In the English-speaking Caribbean, where the measles campaign showed impressive results, health officials have embarked on an effort to stop rubella by the year 2000. The rubella virus, according to PAHO, was first detected in the mid-1800s. Even more than measles, rubella was considered just a minor nuisance. Then came the 1963-1965 epidemic, principally affecting the United States.

"The epidemic peaked in 1964," says Dr. Stephen Epstein, Associate Clinical Professor of Otolaryngology at the George Washington University School of Medicine in Washington, D.C. "In 1968, we began seeing 3-year-olds who were not hearing. We learned then that rubella was not a problem for the children, but for the mothers."

Rubella, in and of itself, still was just a childhood disease. It did, however, present a crisis situation for pregnant women during their first trimester. Expectant mothers who contracted rubella during this fragile period all too often gave birth to children with severe defects, such as blindness, deafness, cardiovascular problems, and mental retardation. Between 1964 and 1965 in the United States, there were about 11,000 fetal deaths or induced terminations of pregnancy and 20,000 infants born with the defects, known as congenital rubella syndrome, according to a paper prepared by Drs.

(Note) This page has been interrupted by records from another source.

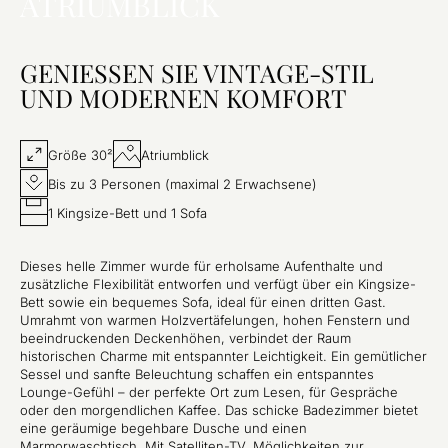
ATRIUMBLICK
GENIESSEN SIE VINTAGE-STIL
UND MODERNEN KOMFORT
Größe 30²
Atriumblick
Bis zu 3 Personen (maximal 2 Erwachsene)
1 Kingsize-Bett und 1 Sofa
Dieses helle Zimmer wurde für erholsame Aufenthalte und
zusätzliche Flexibilität entworfen und verfügt über ein Kingsize-
Bett sowie ein bequemes Sofa, ideal für einen dritten Gast.
Umrahmt von warmen Holzvertäfelungen, hohen Fenstern und
beeindruckenden Deckenhöhen, verbindet der Raum
historischen Charme mit entspannter Leichtigkeit. Ein gemütlicher
Sessel und sanfte Beleuchtung schaffen ein entspanntes
Lounge-Gefühl – der perfekte Ort zum Lesen, für Gespräche
oder den morgendlichen Kaffee. Das schicke Badezimmer bietet
eine geräumige begehbare Dusche und einen
Marmorwaschtisch. Mit Satelliten-TV, Möglichkeiten zur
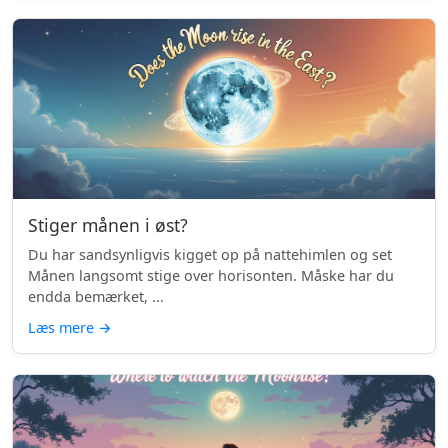
Stiger månen i øst?
Du har sandsynligvis kigget op på nattehimlen og set
Månen langsomt stige over horisonten. Måske har du
endda bemærket, ...
Læs mere
→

Alan R. Hinman, Bradley S. Hersh, and Ciro A. de Quadros.

"We began to look at an approach for managing these children," recalls Epstein, who was born with a hearing deficiency. "We put together groups of physicians, audiologists, psychologists, speech and language pathologists, social workers, and educators. Parents were devastated. Being hearing impaired, I felt I understood what parents go through, what the kids go through."

Dr. Merceline Dahl-Regis, Chief Medical Officer of the Bahamas, adds that the price tag for caring for children with congenital rubella syndrome is very costly. It was for that reason the English-speaking Caribbean set out to eliminate the disease.

"We decided to do a mass campaign, and we struggled to figure out who we should vaccinate, and how to do it," Dr. Dahl-Regis explains. "We went to the schools, the postpartum clinics, work sites." She said the public response was particularly encouraging, with corporate groups calling to make arrangements for workplace immunizations.

De Quadros, who led the PAHO effort to work with Dr. Dahl-Regis, explains that rubella caused 20,000 cases of children born with defects in Latin America. He adds that nations often have competing political and economic priorities and urges them to follow through on their commitment to rid the Hemisphere of measles.

According to U.S. statistics, every dollar spent on vaccines in the United States translates into a savings of about $7 in health care costs and lost work time. The global smallpox eradication program cost US$ 298 million, but the savings over time are put at US$ 1.5 billion.

Meanwhile, scientists continue working to develop new vaccines, easier ways to deliver them, and measures to keep the research affordable. Before the HiB vaccine, according to de Quadros, there were about 20,000 infections annually in the United States with up to 1,000 deaths. The HiB infection often led to meningitis, a serious infection of the fluid and lining that cover the brain and spinal cord.

The rotavirus vaccine will protect children from a severe form of diarrhea that infects 3.5 million in the United States alone and kills up to 1 million worldwide each year, according to the vaccine's manufacturer, Wyeth-Ayerst. Other researchers in the United States came up with a potato genetically engineered with a vaccine to prevent diarrheal disease.

Brazilian-born de Quadros is a model of enthusiasm and a staunch believer in vaccines. "The future of public health is in vaccines," he says. "That's the only instrument that is really preventive, easy to administer, and relatively cheap. Vaccines are the most cost effective tool known in medicine.

"We're going to reach a level where we will have vaccines for chronic diseases," he adds. "The 21st century will be the century of vaccines the way the 20th century was for antibiotics. I have no doubt about it."


Bryna Brennan is Chief of PAHO's Office of Public Information.